Marius de Vries(イングランド):
作曲家、音楽プロデューサーでAnnie Lennox(スコットランド)、 David Bowie(イングランド)、Brian Eno(イングランド)、U2(アイルランド)、Lisa Stansfield(イングランド)、The Sugarcubes(アイスランド、ソロデビュー前のBjörkがいたバンド)、本ブログでも紹介したSneaker Pimps(イングランド)などと共に働いたり。Björkのソロデビューにも深く関わったとか。映画ではBaz Luhrmann作品『ロミオ+ジュリエット』、『ムーラン・ルージュ』や、Luhrmannと同じくオーストラリア出身のStephan Elliott監督作品、『氷の接吻』(Ewan McGregor主演)や『Easy Virtue』でも作曲している。

Ilan Eshkeri(イングランド):
『ハンニバル・ライジング』『スターダスト』『ニンジャ・アサシン』など。

また、 Danny Elfman(アメリカ)も1曲「Walk To Rasul's」をこの作品のために作曲している。

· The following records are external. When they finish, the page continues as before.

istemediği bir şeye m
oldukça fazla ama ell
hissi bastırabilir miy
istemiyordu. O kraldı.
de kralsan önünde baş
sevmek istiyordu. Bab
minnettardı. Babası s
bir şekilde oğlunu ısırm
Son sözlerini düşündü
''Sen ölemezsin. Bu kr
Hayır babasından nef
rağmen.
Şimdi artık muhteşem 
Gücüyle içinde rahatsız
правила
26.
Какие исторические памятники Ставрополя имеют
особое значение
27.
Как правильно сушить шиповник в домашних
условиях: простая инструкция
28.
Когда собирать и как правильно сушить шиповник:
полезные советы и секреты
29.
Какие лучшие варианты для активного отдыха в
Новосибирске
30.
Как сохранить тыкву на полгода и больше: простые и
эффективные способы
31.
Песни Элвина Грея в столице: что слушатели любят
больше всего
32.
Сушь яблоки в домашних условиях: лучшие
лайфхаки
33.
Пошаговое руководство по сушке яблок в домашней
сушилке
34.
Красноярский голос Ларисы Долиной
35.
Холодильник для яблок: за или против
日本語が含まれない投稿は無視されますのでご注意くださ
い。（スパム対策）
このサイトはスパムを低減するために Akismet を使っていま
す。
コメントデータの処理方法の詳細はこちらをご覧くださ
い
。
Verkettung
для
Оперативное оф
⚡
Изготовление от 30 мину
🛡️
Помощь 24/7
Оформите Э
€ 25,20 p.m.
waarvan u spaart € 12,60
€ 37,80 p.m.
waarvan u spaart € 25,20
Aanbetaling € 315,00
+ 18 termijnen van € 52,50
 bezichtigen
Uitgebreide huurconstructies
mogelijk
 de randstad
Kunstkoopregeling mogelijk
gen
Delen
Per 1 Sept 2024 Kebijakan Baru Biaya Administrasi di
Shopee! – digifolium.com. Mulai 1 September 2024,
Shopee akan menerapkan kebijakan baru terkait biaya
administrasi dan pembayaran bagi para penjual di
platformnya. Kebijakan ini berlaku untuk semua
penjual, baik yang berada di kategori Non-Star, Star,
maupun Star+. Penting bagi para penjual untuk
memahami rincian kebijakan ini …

スコア盤28曲目には、John Murphyによる「Strobe (Adagio in D Minor)」という感動的な曲があるのだが、これは『サンシャイン2057』でも使われているJohn Murphyの同名曲の編曲。『サンシャイン2057』の方は、何故かスコアがこれまで発売されていないので、これはMurphyのファンには嬉しい。
YouTubeで聴き比べてみよう。
キック・アス版サンシャイン2057版

また、『28日後…』の印象的な曲「In The House - In A Heartbeat」は、「Big Daddy Kills」として収録されている。
28日後…版キック・アス版
『28日後…』の素敵な音楽が気になる方はiTunesから視聴/購入ができる。
28 Days Later (The Soundtrack Album) - John Murphy & Various Artists


残念ながら、というかあろうことか、スコア盤『Kick-Ass: The Score』は探しても見つからなかった。Amazon.co.jpで売られている『Music from the Motion Picture』は、先に紹介したサントラ盤だが、なぜか「Henry Jackman、Ilan Eshkeri、John Murphy、 Marius De Vries」という表記がなされている。ダマされないように。